··· Task material

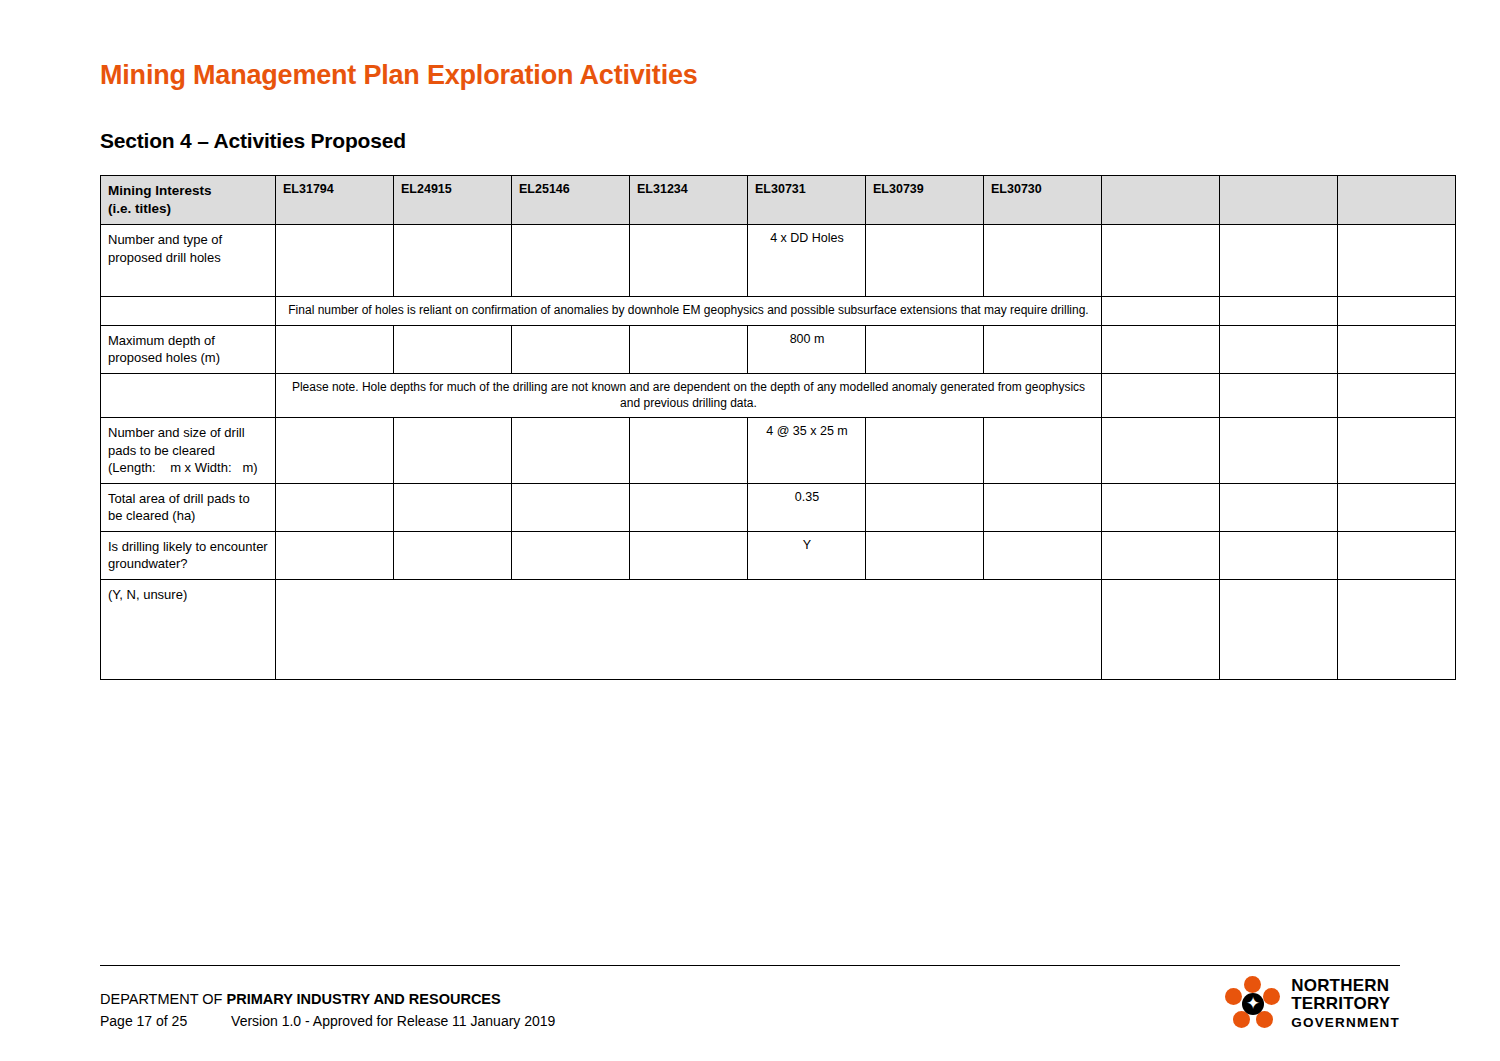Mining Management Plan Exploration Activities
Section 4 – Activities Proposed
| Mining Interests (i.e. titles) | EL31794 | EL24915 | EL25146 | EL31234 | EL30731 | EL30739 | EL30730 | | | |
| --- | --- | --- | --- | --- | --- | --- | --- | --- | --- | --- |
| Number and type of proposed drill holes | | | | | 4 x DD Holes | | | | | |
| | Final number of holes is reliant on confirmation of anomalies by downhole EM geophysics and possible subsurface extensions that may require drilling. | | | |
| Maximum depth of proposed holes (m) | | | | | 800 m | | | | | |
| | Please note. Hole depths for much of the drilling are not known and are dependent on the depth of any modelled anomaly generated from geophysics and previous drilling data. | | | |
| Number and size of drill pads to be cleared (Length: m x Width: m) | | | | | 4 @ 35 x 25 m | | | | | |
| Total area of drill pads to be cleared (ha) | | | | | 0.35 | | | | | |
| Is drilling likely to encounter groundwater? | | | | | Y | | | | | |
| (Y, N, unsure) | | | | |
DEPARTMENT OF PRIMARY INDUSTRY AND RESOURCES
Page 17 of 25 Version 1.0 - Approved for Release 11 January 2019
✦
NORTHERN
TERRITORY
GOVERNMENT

······

Task statement: Your job is to repeat every entry exactly, keeping all pictures out of the copy.

Output for this task:
Mining Management Plan Exploration Activities
Section 4 – Activities Proposed
| Mining Interests (i.e. titles) | EL31794 | EL24915 | EL25146 | EL31234 | EL30731 | EL30739 | EL30730 | | | |
| --- | --- | --- | --- | --- | --- | --- | --- | --- | --- | --- |
| Number and type of proposed drill holes | | | | | 4 x DD Holes | | | | | |
| | Final number of holes is reliant on confirmation of anomalies by downhole EM geophysics and possible subsurface extensions that may require drilling. | | | |
| Maximum depth of proposed holes (m) | | | | | 800 m | | | | | |
| | Please note. Hole depths for much of the drilling are not known and are dependent on the depth of any modelled anomaly generated from geophysics and previous drilling data. | | | |
| Number and size of drill pads to be cleared (Length: m x Width: m) | | | | | 4 @ 35 x 25 m | | | | | |
| Total area of drill pads to be cleared (ha) | | | | | 0.35 | | | | | |
| Is drilling likely to encounter groundwater? | | | | | Y | | | | | |
| (Y, N, unsure) | | | | |
DEPARTMENT OF PRIMARY INDUSTRY AND RESOURCES
Page 17 of 25 Version 1.0 - Approved for Release 11 January 2019
✦
NORTHERN
TERRITORY
GOVERNMENT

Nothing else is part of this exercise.